Курносое и черноволосатое лицо Васьки Денисова и вся его маленькая сбитая фигурка с его жилистою (с короткими пальцами, покрытыми волосами) кистью руки, в которой он держал ефес вынутой наголо сабли, было точно такое же, как и всегда, особенно к вечеру, после выпитых двух бутылок. Он был только более обыкновенного красен и, задрав свою мохнатую голову кверху, как птицы, когда они пьют, безжалостно вдавив своими маленькими ногами шпоры в бока доброго Бедуина, он, будто падая назад, поскакал к другому флангу эскадрона и хриплым голосом закричал, чтоб осмотрели пистолеты. Он подъехал к Кирстену. Штаб ротмистр, на широкой и степенной кобыле, шагом ехал навстречу Денисову. Штаб ротмистр, с своими длинными усами, был серьезен, как и всегда, только глаза его блестели больше обыкновенного.
– Да что? – сказал он Денисову, – не дойдет дело до драки. Вот увидишь, назад уйдем.
– Чог'т их знает, что делают – проворчал Денисов. – А! Г'остов! – крикнул он юнкеру, заметив его веселое лицо. – Ну, дождался.
И он улыбнулся одобрительно, видимо радуясь на юнкера.
Ростов почувствовал себя совершенно счастливым. В это время начальник показался на мосту. Денисов поскакал к нему.
– Ваше пг'евосходительство! позвольте атаковать! я их опг'окину.
– Какие тут атаки, – сказал начальник скучливым голосом, морщась, как от докучливой мухи. – И зачем вы тут стоите? Видите, фланкеры отступают. Ведите назад эскадрон.
Эскадрон перешел мост и вышел из под выстрелов, не потеряв ни одного человека. Вслед за ним перешел и второй эскадрон, бывший в цепи, и последние казаки очистили ту сторону.

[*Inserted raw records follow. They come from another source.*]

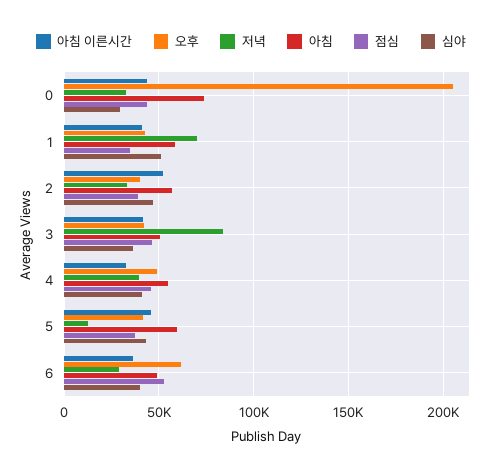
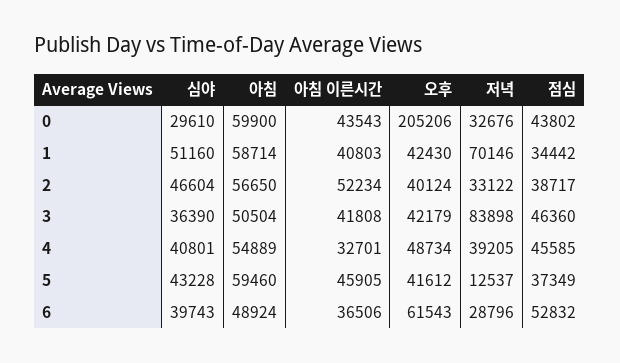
  {
    "아침 이른시간": {
      "0": 43543,
      "1": 40803,
      "2": 52234,
      "3": 41808,
      "4": 32701,
      "5": 45905,
      "6": 36506
    },
    "오후": {
      "0": 205206,
      "1": 42430,
      "2": 40124,
      "3": 42179,
      "4": 48734,
      "5": 41612,
      "6": 61543
    },
    "저녁": {
      "0": 32676,
      "1": 70146,
      "2": 33122,
      "3": 83898,
      "4": 39205,
      "5": 12537,
      "6": 28796
    },
    "아침": {
-     "0": 75000,
+     "0": 59900,
      "1": 58714,
      "2": 56650,
      "3": 50504,
      "4": 54889,
      "5": 59460,
      "6": 48924
    },
    "점심": {
      "0": 43802,
      "1": 34442,
      "2": 38717,
      "3": 46360,
      "4": 45585,
      "5": 37349,
      "6": 52832
    },
    "심야": {
      "0": 29610,
      "1": 51160,
      "2": 46604,
      "3": 36390,
      "4": 40801,
      "5": 43228,
      "6": 39743
    }
  }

Два эскадрона павлоградцев, перейдя мост, один за другим, пошли назад на гору. Полковой командир Карл Богданович Шуберт подъехал к эскадрону Денисова и ехал шагом недалеко от Ростова, не обращая на него никакого внимания, несмотря на то, что после бывшего столкновения за Телянина, они виделись теперь в первый раз. Ростов, чувствуя себя во фронте во власти человека, перед которым он теперь считал себя виноватым, не спускал глаз с атлетической спины, белокурого затылка и красной шеи полкового командира. Ростову то казалось, что Богданыч только притворяется невнимательным, и что вся цель его теперь состоит в том, чтоб испытать храбрость юнкера, и он выпрямлялся и весело оглядывался; то ему казалось, что Богданыч нарочно едет близко, чтобы показать Ростову свою храбрость. То ему думалось, что враг его теперь нарочно пошлет эскадрон в отчаянную атаку, чтобы наказать его, Ростова. То думалось, что после атаки он подойдет к нему и великодушно протянет ему, раненому, руку примирения.
Знакомая павлоградцам, с высокоподнятыми плечами, фигура Жеркова (он недавно выбыл из их полка) подъехала к полковому командиру. Жерков, после своего изгнания из главного штаба, не остался в полку, говоря, что он не дурак во фронте лямку тянуть, когда он при штабе, ничего не делая, получит наград больше, и умел пристроиться ординарцем к князю Багратиону. Он приехал к своему бывшему начальнику с приказанием от начальника ариергарда.
– Полковник, – сказал он с своею мрачною серьезностью, обращаясь ко врагу Ростова и оглядывая товарищей, – велено остановиться, мост зажечь.
– Кто велено? – угрюмо спросил полковник.
– Уж я и не знаю, полковник, кто велено , – серьезно отвечал корнет, – но только мне князь приказал: «Поезжай и скажи полковнику, чтобы гусары вернулись скорей и зажгли бы мост».